*The task*: Quote exactly and only this range of lines in the data below: the line that holds "La dueña de" to the line that holds "Nous trouver", both included.

*Data to examine*:
┌────────
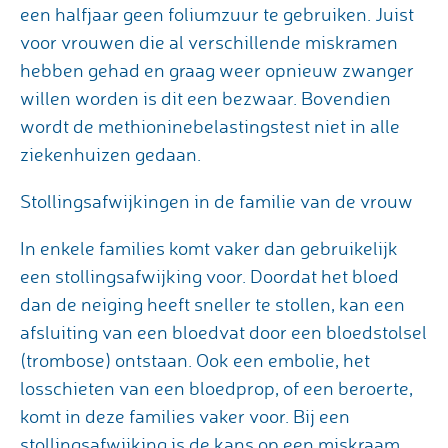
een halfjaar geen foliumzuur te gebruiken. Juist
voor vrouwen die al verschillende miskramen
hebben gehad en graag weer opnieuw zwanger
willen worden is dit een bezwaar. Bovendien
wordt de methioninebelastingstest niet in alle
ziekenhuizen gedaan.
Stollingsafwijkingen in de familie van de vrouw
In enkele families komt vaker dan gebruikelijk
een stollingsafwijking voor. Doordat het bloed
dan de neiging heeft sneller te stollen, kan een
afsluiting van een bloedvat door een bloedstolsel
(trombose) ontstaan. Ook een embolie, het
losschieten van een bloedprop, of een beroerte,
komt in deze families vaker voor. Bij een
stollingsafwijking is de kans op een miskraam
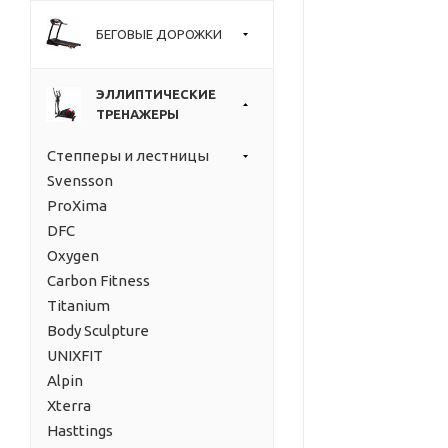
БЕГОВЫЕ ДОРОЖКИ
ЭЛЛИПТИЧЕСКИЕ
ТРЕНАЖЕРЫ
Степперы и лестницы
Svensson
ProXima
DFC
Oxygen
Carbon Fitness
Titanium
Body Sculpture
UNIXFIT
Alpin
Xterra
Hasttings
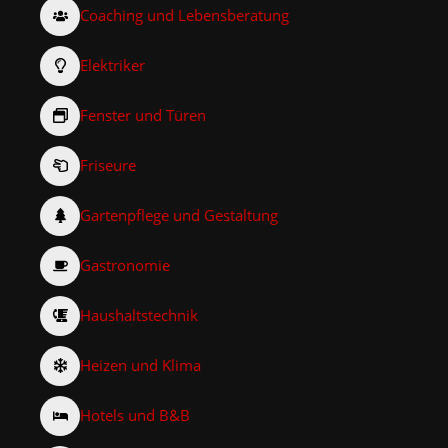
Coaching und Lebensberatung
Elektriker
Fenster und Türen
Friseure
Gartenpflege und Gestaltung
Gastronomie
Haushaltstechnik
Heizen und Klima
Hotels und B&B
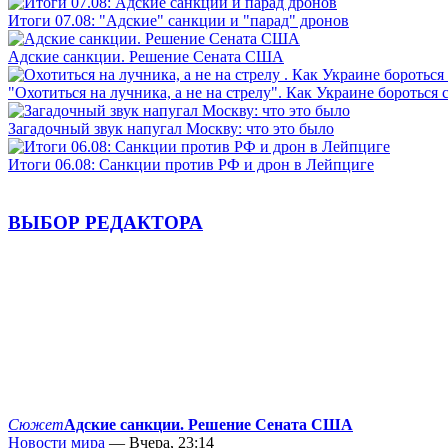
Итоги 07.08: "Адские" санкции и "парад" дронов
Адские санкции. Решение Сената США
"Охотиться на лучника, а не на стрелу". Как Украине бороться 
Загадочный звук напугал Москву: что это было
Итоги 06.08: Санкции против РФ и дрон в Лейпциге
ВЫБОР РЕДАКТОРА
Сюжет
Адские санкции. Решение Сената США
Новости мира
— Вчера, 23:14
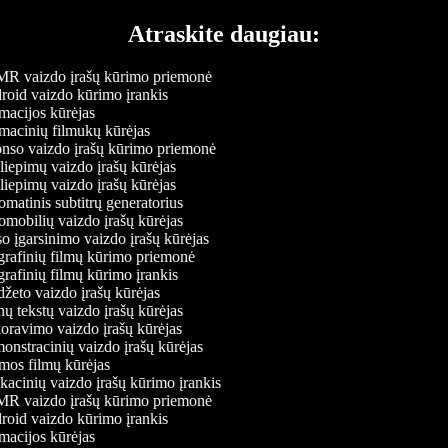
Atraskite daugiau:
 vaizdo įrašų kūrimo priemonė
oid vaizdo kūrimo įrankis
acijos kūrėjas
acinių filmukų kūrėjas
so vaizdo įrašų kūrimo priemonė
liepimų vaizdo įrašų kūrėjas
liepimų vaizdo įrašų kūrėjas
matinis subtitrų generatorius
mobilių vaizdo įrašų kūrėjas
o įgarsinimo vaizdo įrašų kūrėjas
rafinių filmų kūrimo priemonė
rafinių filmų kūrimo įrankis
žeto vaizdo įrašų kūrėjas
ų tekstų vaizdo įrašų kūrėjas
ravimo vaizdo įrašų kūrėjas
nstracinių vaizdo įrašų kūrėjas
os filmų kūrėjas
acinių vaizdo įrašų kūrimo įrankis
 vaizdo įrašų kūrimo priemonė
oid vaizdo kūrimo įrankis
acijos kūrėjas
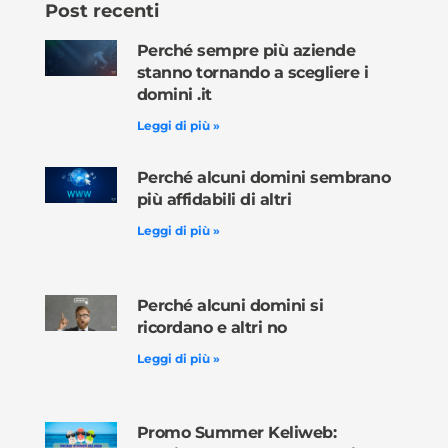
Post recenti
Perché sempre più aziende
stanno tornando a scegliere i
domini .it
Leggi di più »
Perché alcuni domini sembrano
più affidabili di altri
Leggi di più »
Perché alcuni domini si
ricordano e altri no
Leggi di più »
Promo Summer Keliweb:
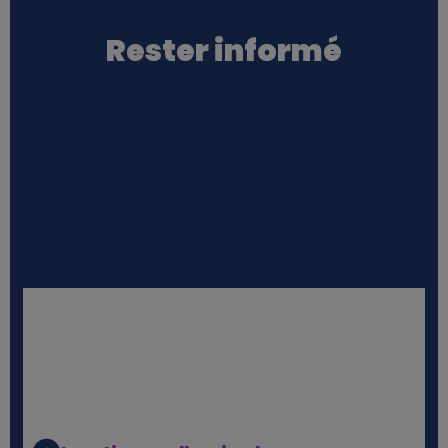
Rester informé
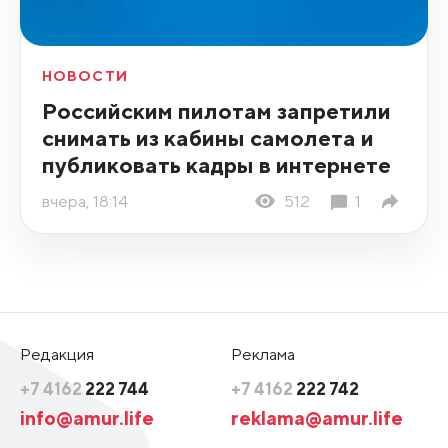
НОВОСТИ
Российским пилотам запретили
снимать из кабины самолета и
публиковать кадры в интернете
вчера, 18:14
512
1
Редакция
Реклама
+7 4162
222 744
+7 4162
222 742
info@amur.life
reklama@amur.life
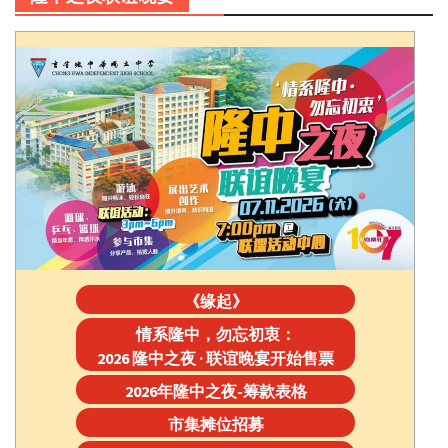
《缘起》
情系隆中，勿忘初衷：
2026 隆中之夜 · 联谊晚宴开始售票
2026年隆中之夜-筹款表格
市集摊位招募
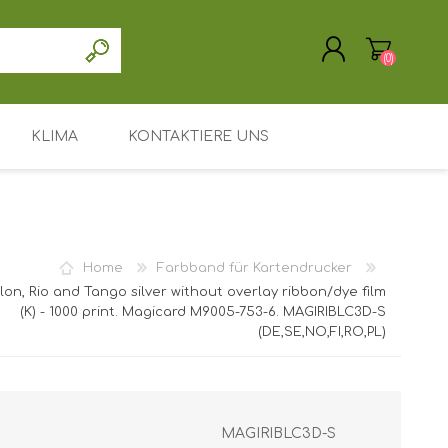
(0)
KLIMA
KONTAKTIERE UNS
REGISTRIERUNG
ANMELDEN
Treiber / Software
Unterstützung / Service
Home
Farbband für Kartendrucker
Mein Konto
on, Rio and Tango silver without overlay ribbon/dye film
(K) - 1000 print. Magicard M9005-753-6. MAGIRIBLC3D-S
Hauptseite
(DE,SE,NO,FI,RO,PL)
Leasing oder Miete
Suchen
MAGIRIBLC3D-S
└────────
┌────────
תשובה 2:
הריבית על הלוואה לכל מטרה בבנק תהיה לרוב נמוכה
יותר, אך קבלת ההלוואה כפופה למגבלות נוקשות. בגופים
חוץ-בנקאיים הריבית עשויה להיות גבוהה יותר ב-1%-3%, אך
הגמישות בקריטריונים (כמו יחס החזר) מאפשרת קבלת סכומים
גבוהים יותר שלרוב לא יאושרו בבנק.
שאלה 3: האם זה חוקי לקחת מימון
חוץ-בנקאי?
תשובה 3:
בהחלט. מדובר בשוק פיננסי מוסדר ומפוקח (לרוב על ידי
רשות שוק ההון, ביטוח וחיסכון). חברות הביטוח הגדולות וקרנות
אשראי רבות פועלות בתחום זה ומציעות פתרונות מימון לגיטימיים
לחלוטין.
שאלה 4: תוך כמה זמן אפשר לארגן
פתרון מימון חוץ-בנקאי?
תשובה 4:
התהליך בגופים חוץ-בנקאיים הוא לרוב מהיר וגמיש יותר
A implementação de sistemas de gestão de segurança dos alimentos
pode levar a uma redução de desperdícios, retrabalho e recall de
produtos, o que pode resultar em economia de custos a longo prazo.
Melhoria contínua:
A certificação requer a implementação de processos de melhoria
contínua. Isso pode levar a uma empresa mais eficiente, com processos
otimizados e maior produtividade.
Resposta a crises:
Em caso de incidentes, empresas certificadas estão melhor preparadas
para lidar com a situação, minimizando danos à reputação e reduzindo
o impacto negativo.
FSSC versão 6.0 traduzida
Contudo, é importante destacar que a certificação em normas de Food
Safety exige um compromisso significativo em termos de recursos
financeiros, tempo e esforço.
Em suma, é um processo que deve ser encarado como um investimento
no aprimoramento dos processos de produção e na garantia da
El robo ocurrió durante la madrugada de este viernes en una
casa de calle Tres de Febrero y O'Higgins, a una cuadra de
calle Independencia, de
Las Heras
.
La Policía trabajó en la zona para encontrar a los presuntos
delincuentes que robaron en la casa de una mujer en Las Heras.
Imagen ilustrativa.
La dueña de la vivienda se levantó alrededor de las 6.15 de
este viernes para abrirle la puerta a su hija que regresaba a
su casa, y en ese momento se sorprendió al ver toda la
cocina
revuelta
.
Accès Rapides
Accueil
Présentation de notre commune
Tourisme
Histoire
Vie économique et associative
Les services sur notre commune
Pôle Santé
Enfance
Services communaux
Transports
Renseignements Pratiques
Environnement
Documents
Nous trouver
└────────
*Answer space*:
La dueña de la vivienda se levantó alrededor de las 6.15 de
este viernes para abrirle la puerta a su hija que regresaba a
su casa, y en ese momento se sorprendió al ver toda la
cocina
revuelta
.
Accès Rapides
Accueil
Présentation de notre commune
Tourisme
Histoire
Vie économique et associative
Les services sur notre commune
Pôle Santé
Enfance
Services communaux
Transports
Renseignements Pratiques
Environnement
Documents
Nous trouver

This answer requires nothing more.